Usage Limits

A simple guide to usage limits with Ai.

dial-indicators

When you're chatting with Cliff, you may occasionally bump into a limit that pauses what you're doing. There are two different kinds, and they work in very different ways. Knowing the difference makes it easier to plan your conversations and get the most out of your subscription.

Usage limits

A usage limit controls how much you can do with Cliff over a stretch of time — think of it as a budget for the day or the week. Every time you send a message, ask Cliff to look something up on the web, or have it draft a document, you're spending a little of that budget. When the budget runs out, you'll need to wait for it to reset before you can keep going.

Cliff actually keeps two of these budgets running at once:

  • A session budget, which covers a stretch of continuous activity. If you take a long enough break, your next message starts a fresh session at zero. If you keep going non-stop, it keeps climbing.
  • A weekly budget, which covers the whole week and resets every Sunday at 3:00 PM Eastern Time.

You can check both at any time under Account → Usage, where each one shows as a percentage with a countdown to its next reset. When either one reaches 100%, the chat box pauses until that meter resets — your existing conversations stay readable, you just can't send new messages on that meter for a bit.
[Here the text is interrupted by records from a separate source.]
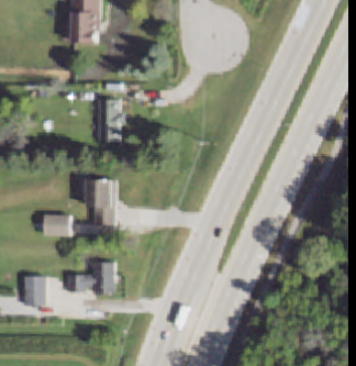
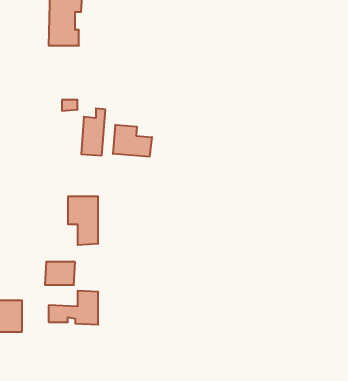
building: none -> [113,125,152,157]
building: [43,212,70,233] -> [45,262,75,285]

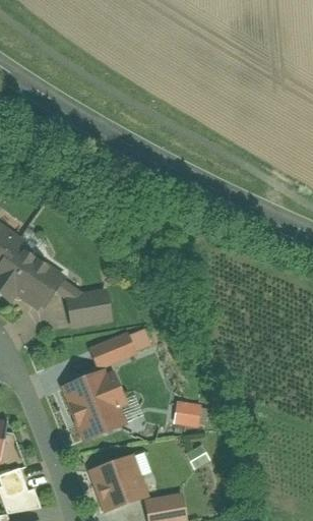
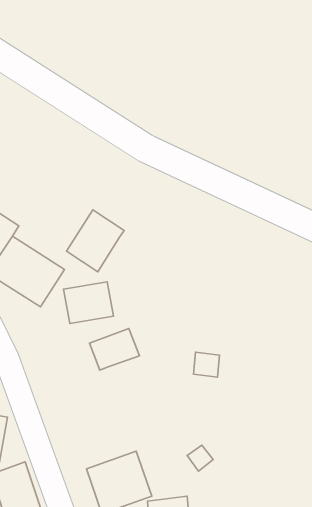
building: none -> [66,210,124,272]
building: [60,370,125,442] -> none
building: [173,401,198,425] -> [193,352,219,377]

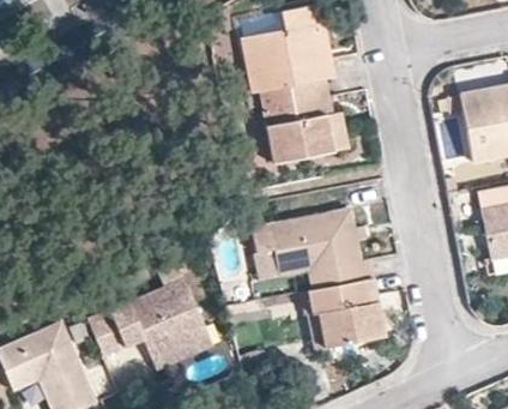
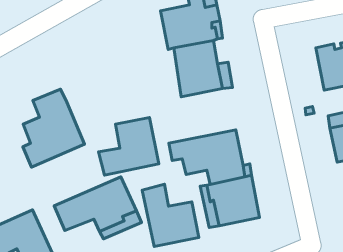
building: none -> [23,89,85,167]
building: none -> [99,117,159,175]
building: none -> [142,184,199,246]

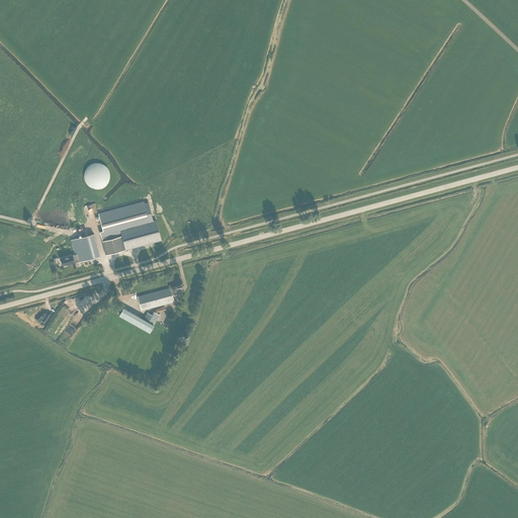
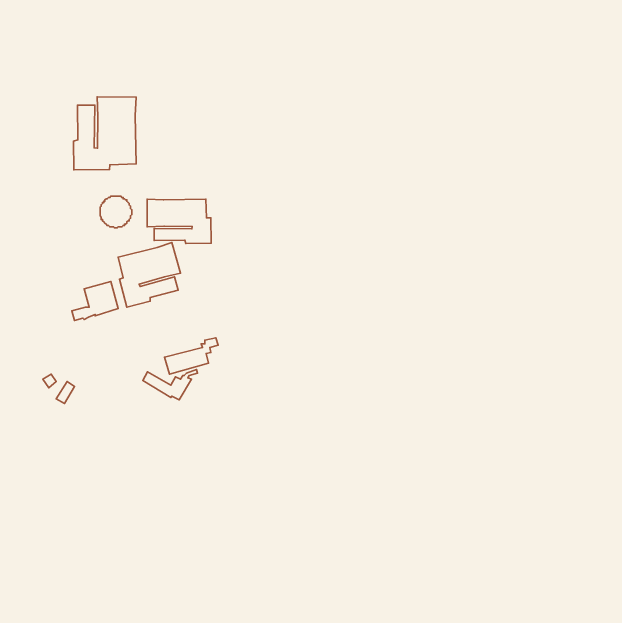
building: none -> [74,97,136,170]
building: none -> [147,199,211,243]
A few things affect how quickly you spend your budget:

  • The length and depth of your conversations. Longer back-and-forth uses more than a quick question.
  • The features you use in a given message. Asking Cliff to search the web, read a webpage, or create a document does more work behind the scenes than a plain reply, so each of those costs a bit more.
  • The model you're chatting with. Cliff lets you pick between heavier and lighter AI models. Heavier models are smarter and more careful, but they spend your budget noticeably faster. Lighter models are quicker and cheaper to run, so the same budget goes further. We recommend leaving the model picker on Auto for most people — Cliff will choose a sensible default that balances quality and budget for everyday use.

If you'd like to stretch your usage further, the simplest move is to stick with Auto (or pick a lighter model) for everyday questions, and only switch to a heavier model for tasks where the extra horsepower really helps — things like a tricky writing project or a complicated decision you're working through.

If you'd rather not wait for the reset, upgrading your plan raises both budgets right away. Pro gives you more headroom than the trial, and Pro Plus gives you the most. See the billing page for the details.

A few habits that help

A handful of small choices can make both kinds of limit feel less restrictive:

  • Leave it on Auto unless you have a reason not to. Auto picks a sensible model for most messages and keeps your budget from disappearing on small talk. Reach for a heavier model when you want careful reasoning or a polished piece of writing.
  • Start a fresh chat for a new topic. Long-running conversations carry all their history with them, which uses more of your budget on every message. A new chat for a new subject keeps things lean.
  • Be specific in one good message instead of ten vague ones. Cliff can usually do more with a single clear request than with a long volley of small ones.

The big picture

Usage limits exist so Ask Cliff can stay fast and reliable. With a little awareness of what eats into your budget — long chats, heavier models, web searches and document edits — most people never feel them.